Tot slot wordt in dit kader het volgende opgemerkt. Ongewenst dan wel ontoelaatbaar gedragingen die aanleiding zijn voor degradatie van een gedetineerde, kunnen ook grond zijn voor het opleggen van een disciplinaire straf. Het is aan de directeur om ervoor te zorgen dat de opgelegde maatregelen vanwege het incident – degradatie en disciplinaire straf – de toets aan het proportionaliteitsbeginsel kunnen doorstaan, ofschoon een besluit tot degradatie niet als een disciplinaire straf kan worden aangemerkt.
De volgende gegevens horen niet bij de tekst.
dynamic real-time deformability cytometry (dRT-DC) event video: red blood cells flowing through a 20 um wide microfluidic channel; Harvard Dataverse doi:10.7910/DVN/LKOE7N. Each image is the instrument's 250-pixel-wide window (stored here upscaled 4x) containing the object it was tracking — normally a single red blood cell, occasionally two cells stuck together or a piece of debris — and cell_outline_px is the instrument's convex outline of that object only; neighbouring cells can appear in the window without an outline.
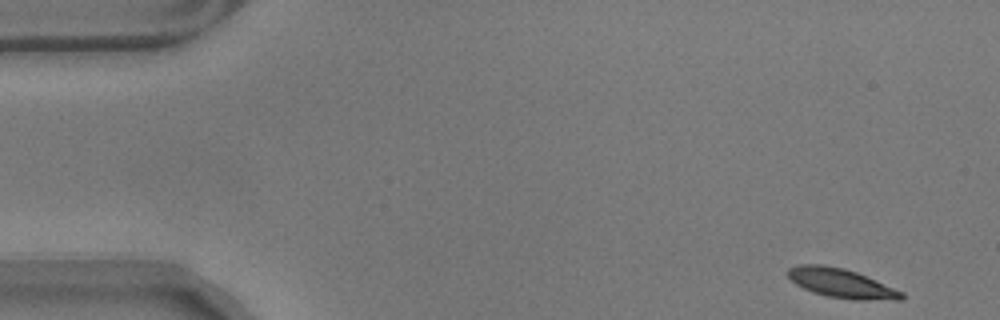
{"species": "common noctule bat (a hibernating species)", "species_latin": "Nyctalus noctula", "temperature_condition": "warm", "stored_images_in_passage": 56, "segment_of_instrument_passage": [1, 2], "camera_frame_rate_fps": 3000, "um_per_image_px": 0.085, "animal": {"sex": "male", "body_mass_g": 17.9}, "frame": {"image": 1, "passage_image": 1, "time_ms": 0.0, "image_size_px": [1000, 320], "cell_outline_px": [[904, 300], [856, 300], [828, 296], [812, 292], [796, 284], [788, 276], [788, 268], [800, 264], [820, 264], [844, 268], [856, 272], [904, 292]], "centroid_in_image_um": [71.53, 24.08], "position_along_channel_um": 13.5, "area_um2": 19.25}}
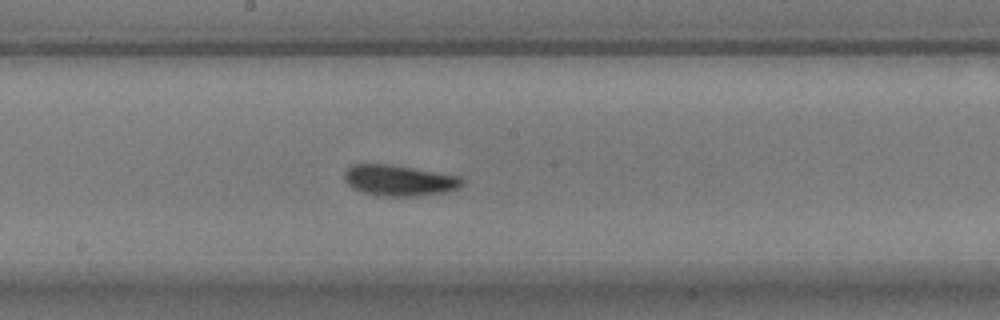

De directeuren van de inrichting zullen hierop worden gewezen.

Met het zevende lid van artikel 1d worden zogenaamde zelfmelders beloond met een rechtstreekse plaatsing in het plusprogramma indien zij gehoor geven aan de oproep zichzelf te melden. Zij hoeven niet eerst zes weken het gewenste gedrag te laten zien. Deze beloning is niet nieuw. Voorheen werd dit geregeld in het vijfde lid van artikel 1d (oud).
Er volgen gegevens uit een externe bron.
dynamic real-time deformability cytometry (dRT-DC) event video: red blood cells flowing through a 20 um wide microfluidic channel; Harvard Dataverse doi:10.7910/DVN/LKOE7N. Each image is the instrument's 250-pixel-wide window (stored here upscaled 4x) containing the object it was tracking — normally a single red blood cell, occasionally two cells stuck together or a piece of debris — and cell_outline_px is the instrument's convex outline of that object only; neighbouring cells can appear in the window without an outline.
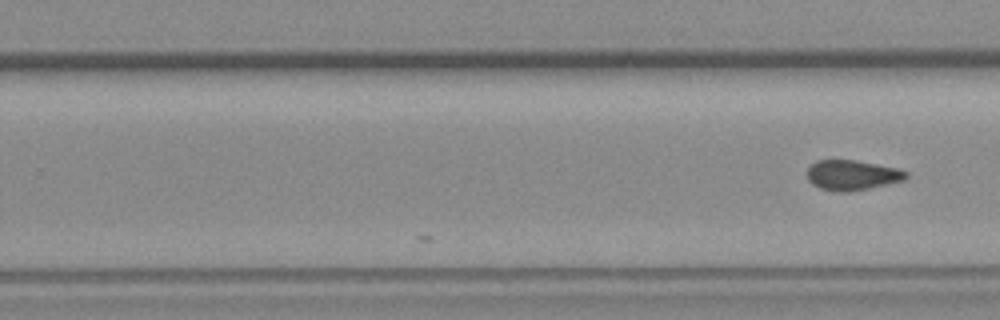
{"species": "common noctule bat (a hibernating species)", "species_latin": "Nyctalus noctula", "temperature_condition": "room temperature", "stored_images_in_passage": 19, "camera_frame_rate_fps": 3000, "um_per_image_px": 0.085, "animal": {"sex": "female", "body_mass_g": 19.3, "forearm_length_mm": 54.1}, "frame": {"image": 1, "passage_image": 19, "time_ms": 6.0, "image_size_px": [1000, 320], "cell_outline_px": [[908, 176], [904, 180], [868, 188], [848, 192], [836, 192], [820, 188], [812, 184], [808, 180], [808, 168], [816, 160], [856, 160], [900, 168], [908, 172]], "centroid_in_image_um": [72.44, 14.88], "position_along_channel_um": 257.4, "area_um2": 17.4}}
Onderdeel B van artikel I schrapt een van de onderdelen van artikel 1e. Aanvankelijk was een gedetineerde die vervolgd werd voor het in detentie plegen dan wel het medeplegen van misdrijven, permanent voor de gehele detentie uitgesloten van promotie. Dit was geregeld in artikel 1e, aanhef en onder b (oud). De RSJ heeft in zijn uitspraak van 6 december 2017, kenmerk 17/0614/GA, geoordeeld dat een uitsluiting van een gedetineerde tijdens zijn gehele detentie zonder een bredere belangenafweging vanwege de vervolging van een in detentie gepleegd misdrijf in strijd is met het in artikel 2, tweede lid, van de Penitentiaire beginselenwet verankerde resocialisatiebeginsel. Ook in dit concrete geval vereist de RSJ een bredere belangenafweging. Besloten is thans het permanente karakter van deze uitsluiting ongedaan te maken. Het vervolgen wegens een in detentie gepleegd misdrijf wordt thans gekwalificeerd als ontoelaatbaar gedrag.

Onderdelen C en D

Met deze onderdelen wordt een aangepast toetsingskader voor – de beoordeling van – het gedrag van gedetineerden vastgesteld. Gewenst gedrag, ongewenst gedrag en ontoelaatbaar gedrag wordt beschreven in bijlage 1 voor gedetineerden en in bijlage 2 voor strafrechtelijk veroordeelde vreemdelingen zonder rechtmatig verblijf in Nederland.